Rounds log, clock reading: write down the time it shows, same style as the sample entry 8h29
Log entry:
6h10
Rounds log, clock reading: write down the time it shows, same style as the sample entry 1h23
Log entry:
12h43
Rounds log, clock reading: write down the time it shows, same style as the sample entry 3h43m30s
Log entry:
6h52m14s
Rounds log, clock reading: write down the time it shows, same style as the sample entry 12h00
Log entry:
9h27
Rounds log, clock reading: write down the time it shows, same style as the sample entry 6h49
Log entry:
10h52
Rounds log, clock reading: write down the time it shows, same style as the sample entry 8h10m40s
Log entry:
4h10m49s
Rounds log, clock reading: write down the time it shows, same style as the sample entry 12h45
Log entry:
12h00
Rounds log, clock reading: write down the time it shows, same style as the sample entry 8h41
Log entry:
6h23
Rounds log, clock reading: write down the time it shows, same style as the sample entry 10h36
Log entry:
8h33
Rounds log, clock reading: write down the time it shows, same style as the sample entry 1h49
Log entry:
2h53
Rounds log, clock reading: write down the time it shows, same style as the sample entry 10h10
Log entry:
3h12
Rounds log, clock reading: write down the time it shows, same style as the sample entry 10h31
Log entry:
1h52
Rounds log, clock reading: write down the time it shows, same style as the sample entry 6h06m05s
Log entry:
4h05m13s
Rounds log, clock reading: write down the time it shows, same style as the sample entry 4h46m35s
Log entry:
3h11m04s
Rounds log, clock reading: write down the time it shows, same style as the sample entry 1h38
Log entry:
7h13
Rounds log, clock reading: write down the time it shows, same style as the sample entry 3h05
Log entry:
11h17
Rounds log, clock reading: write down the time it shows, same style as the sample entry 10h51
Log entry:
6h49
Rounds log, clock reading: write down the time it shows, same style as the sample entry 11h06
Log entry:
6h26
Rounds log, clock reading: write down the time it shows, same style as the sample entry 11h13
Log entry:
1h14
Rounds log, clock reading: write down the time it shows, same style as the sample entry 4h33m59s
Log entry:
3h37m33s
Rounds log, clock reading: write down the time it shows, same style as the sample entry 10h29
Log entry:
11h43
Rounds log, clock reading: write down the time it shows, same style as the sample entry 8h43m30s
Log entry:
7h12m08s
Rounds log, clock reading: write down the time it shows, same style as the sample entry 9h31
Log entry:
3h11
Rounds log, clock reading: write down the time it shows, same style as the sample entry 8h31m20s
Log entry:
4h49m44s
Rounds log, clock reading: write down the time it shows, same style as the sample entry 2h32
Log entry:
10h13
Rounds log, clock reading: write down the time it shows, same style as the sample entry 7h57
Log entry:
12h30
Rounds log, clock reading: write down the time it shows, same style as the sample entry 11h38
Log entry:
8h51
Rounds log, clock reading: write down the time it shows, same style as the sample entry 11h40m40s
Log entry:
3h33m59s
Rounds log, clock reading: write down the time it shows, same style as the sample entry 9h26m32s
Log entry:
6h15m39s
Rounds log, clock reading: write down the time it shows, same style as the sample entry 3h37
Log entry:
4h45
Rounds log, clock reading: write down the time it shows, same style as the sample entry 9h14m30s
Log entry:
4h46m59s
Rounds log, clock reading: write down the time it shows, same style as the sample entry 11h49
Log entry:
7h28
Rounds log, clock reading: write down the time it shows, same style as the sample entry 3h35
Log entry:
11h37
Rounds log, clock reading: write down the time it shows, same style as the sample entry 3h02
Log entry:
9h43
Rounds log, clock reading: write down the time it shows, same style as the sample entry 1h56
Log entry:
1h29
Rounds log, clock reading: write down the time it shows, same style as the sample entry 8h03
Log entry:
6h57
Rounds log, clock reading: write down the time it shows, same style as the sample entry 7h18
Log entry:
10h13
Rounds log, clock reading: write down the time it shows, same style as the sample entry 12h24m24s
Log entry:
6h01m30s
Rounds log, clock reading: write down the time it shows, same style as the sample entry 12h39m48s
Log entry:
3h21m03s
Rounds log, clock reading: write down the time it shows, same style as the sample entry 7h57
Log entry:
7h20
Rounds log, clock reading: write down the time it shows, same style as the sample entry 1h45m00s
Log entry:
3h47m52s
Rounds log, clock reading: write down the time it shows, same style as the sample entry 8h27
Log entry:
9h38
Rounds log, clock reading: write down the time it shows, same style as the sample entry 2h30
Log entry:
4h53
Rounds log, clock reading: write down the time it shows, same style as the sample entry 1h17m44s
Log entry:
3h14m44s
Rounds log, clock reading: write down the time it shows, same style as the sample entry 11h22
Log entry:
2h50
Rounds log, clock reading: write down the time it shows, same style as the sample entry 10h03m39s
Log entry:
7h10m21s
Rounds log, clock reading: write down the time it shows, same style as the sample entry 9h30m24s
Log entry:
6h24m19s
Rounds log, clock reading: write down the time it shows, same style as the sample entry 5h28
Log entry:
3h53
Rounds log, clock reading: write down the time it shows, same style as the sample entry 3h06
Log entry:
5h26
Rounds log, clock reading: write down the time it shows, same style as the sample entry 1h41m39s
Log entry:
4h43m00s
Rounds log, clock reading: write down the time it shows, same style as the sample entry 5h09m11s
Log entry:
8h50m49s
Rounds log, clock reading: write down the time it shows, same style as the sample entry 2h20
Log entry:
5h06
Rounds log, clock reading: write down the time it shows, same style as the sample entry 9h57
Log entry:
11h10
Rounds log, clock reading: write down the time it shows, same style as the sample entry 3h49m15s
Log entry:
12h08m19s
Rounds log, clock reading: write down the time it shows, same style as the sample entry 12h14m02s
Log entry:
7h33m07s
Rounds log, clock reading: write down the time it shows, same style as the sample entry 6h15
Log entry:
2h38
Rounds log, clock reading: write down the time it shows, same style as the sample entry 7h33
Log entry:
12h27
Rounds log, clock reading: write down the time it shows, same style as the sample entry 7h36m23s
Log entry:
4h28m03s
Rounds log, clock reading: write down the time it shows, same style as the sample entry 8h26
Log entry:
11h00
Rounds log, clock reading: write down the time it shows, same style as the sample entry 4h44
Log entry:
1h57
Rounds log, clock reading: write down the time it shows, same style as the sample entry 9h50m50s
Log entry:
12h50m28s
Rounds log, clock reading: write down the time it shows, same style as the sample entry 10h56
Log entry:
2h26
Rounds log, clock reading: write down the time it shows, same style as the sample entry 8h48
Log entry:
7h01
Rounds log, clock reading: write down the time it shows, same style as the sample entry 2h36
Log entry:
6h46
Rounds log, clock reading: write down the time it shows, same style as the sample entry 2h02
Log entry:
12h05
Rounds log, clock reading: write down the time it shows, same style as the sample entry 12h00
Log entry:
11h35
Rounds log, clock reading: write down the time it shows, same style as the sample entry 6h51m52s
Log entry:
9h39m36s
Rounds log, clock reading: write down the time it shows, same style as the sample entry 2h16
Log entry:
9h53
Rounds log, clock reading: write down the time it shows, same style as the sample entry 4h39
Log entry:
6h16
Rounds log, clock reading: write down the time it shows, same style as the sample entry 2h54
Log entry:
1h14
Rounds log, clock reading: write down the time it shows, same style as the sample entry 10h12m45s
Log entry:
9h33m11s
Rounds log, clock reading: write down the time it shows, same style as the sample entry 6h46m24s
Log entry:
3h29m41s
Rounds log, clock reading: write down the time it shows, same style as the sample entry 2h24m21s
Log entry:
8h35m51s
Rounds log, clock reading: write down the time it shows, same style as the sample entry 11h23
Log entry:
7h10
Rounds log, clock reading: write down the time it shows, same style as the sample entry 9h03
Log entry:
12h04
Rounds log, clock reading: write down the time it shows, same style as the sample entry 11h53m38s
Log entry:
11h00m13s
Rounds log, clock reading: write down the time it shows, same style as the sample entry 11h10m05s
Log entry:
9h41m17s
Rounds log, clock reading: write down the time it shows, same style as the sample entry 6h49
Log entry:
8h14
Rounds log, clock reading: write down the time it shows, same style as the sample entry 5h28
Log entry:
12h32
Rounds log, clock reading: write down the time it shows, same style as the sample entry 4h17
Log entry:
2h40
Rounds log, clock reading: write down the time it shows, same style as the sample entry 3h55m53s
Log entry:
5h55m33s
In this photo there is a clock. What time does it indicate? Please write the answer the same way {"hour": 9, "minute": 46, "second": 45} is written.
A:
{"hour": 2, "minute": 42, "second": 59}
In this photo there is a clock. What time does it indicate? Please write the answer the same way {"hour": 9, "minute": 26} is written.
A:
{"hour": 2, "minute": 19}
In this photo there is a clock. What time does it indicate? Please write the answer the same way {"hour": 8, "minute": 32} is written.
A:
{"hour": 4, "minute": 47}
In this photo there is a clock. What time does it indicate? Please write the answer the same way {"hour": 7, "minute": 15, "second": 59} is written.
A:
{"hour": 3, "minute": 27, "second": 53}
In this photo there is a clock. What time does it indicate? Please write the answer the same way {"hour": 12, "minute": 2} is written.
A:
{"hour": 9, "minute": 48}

• _Required work_
Tally the lines of the listing above that contain the word "does", counting only matches with the same letter case. Give the number alone.

• _Exercise result_
5